Jak poinformowała rzeczniczka Prokuratury Okręgowej Warszawa- Praga Renata Mazur, podstawą śledztwa jest artykuł Kodeksu karnego, przewidujący karę do 3 lat więzienia dla "funkcjonariusza publicznego, który, przekraczając swoje uprawnienia lub nie dopełniając obowiązków, działa na szkodę interesu publicznego lub prywatnego".
Mazur dodała, że prokuratura nada status pokrzywdzonego Kamińskiemu, który będzie wkrótce przesłuchany. Od wyników przesłuchania prokuratura uzależnia dalsze czynności w sprawie. Mazur nie podała szczegółów.
W październiku 2005 r. Kamińskiego zatrzymali funkcjonariusze ABW. Warszawska prokuratura okręgowa postawiła mu cztery zarzuty i wystąpiła o jego aresztowanie. Spędził kilka tygodni w areszcie. Chodziło o kolację, którą Kamińskiemu zafundował za 680 zł Paweł R., były dyrektor warszawskiego biura firmy farmaceutycznej Jelfa SA. Zarzuty wobec Kamińskiego dotyczyły nakłaniania przez niego Pawła R. do działania na szkodę Jelfy, przyjęcia korzyści osobistej i korzyści majątkowej oraz nakłaniania do składania nieprawdziwych zeznań. Wkrótce potem Kamińskiego odwołano z NFZ.
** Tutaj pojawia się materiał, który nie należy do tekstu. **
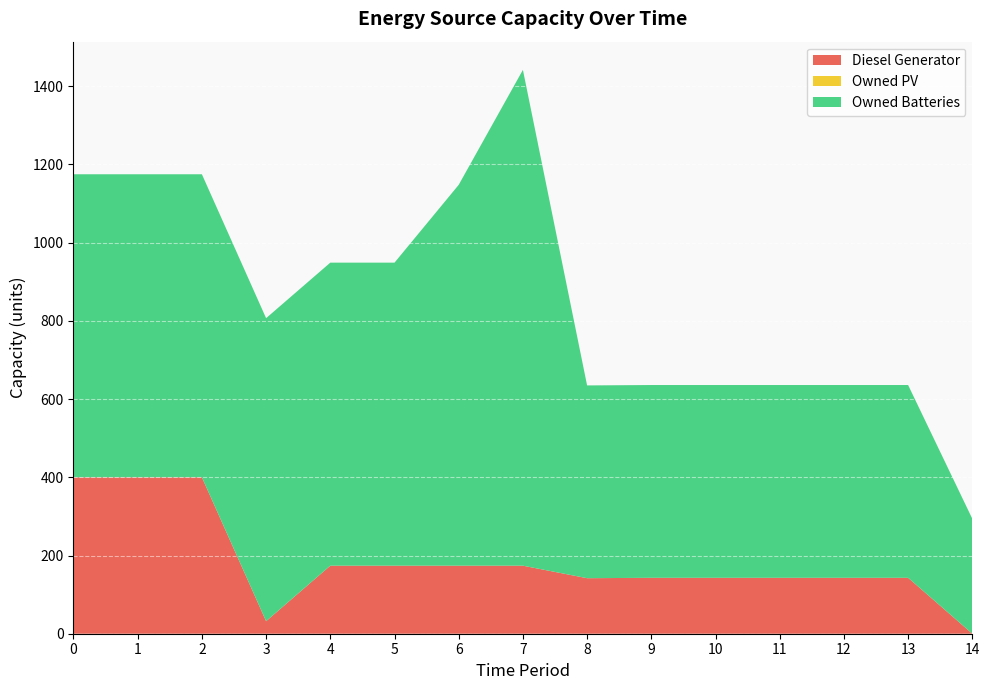

Reading left to right, what are all the values shown in this chart?

Diesel Generator: 0=400	1=400	2=400	3=32	4=174	5=174	6=174	7=174	8=142	9=143	10=143	11=143	12=143	13=143	14=0
Owned PV: 0=0	1=0	2=0	3=0	4=0	5=0	6=0	7=0	8=0	9=0	10=0	11=0	12=0	13=0	14=0
Owned Batteries: 0=775	1=775	2=775	3=775	4=775	5=775	6=974	7=1268	8=493	9=493	10=493	11=493	12=493	13=493	14=294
Michała K. zatrzymano w ramach szerszego śledztwa ABW w sprawie korupcji w związku z działalnością Narodowego Funduszu Zdrowia - informowała wtedy rzeczniczka ABW Magdalena Stańczyk. Podkreślała, że ABW na razie udało się zebrać materiał dowodowy co do tych przestępstw; badane są także "inne okoliczności".
Według "Rzeczpospolitej", polecenie wszczęcia śledztwa wydała Prokuratura Krajowa po zbadaniu akt śledztwa przeciwko Kamińskiemu (już oskarżonemu w sprawie kolacji). W kwietniu tego roku Kamiński napisał list do Zbigniewa Ziobry, ministra sprawiedliwości, twierdząc, że padł ofiarą zmowy pracowników NFZ powiązanych z ABW. Kamiński uważa, że dwóm dyrektorom NFZ zależało na usunięciu go z Funduszu, bo przeszkodził "różnym grupom interesów czerpiącym ogromne korzyści z obrotu lekami".
Gazeta przypomniała, że dotychczas "ani warszawska prokuratura, ani ABW, nie wpadły jednak na trop afery korupcyjnej; jedyne, co udało się zdobyć ABW, to podsłuchy rozmowy o posiłku opłaconym przez Pawła R."
Według Macieja Kujawskiego, rzecznika Prokuratury Okręgowej w Warszawie, która oskarżyła Kamińskiego, nie ma na razie podstaw do cofnięcia aktu oskarżenia. Nie wykluczył tego, w zależności od wyników śledztwa praskiej prokuratury. ABW całej sprawy nie komentuje.